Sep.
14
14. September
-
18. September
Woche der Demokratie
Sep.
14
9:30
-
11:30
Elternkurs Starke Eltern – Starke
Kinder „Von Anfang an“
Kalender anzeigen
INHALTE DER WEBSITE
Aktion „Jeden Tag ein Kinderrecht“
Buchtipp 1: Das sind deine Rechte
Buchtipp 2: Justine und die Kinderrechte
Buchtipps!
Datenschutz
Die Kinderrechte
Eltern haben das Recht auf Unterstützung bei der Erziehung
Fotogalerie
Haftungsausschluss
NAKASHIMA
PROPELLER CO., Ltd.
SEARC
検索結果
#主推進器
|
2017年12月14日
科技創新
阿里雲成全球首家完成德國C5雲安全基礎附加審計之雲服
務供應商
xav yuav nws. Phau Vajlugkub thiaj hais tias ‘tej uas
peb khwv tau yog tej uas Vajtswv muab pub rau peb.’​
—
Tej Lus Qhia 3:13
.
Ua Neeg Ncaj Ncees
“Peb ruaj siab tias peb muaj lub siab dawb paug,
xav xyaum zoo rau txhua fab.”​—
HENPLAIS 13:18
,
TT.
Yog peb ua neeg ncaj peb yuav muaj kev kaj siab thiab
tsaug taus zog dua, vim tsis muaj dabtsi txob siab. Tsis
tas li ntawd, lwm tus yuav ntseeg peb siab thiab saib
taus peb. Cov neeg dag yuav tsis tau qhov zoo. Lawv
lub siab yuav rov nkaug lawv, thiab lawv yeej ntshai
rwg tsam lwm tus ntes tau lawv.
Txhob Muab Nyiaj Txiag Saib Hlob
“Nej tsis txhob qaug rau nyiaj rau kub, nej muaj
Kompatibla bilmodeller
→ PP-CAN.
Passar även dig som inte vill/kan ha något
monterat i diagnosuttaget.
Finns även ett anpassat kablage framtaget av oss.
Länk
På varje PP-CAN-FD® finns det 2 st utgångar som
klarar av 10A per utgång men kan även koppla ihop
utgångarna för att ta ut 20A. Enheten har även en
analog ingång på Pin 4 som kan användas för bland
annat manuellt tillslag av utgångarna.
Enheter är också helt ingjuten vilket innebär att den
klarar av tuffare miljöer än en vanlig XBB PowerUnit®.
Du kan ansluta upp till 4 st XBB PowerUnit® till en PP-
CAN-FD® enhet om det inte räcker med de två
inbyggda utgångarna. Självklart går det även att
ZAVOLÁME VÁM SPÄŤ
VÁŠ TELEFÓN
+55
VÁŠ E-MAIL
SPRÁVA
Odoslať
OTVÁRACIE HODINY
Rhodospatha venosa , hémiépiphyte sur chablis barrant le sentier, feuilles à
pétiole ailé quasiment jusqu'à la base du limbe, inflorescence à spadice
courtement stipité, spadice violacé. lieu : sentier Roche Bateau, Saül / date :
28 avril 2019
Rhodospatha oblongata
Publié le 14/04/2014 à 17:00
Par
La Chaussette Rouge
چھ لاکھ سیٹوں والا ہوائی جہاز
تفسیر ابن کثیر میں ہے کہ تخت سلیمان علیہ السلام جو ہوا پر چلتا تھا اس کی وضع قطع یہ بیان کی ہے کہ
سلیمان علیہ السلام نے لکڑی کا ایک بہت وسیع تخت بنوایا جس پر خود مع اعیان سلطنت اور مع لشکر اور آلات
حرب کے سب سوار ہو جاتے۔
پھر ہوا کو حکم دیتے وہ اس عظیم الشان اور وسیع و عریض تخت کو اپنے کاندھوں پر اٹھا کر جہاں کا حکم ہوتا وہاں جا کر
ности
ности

—————

When a line in the listing has the string "sentier" in it, return that line.

- Answer space -
Rhodospatha venosa , hémiépiphyte sur chablis barrant le sentier, feuilles à
courtement stipité, spadice violacé. lieu : sentier Roche Bateau, Saül / date :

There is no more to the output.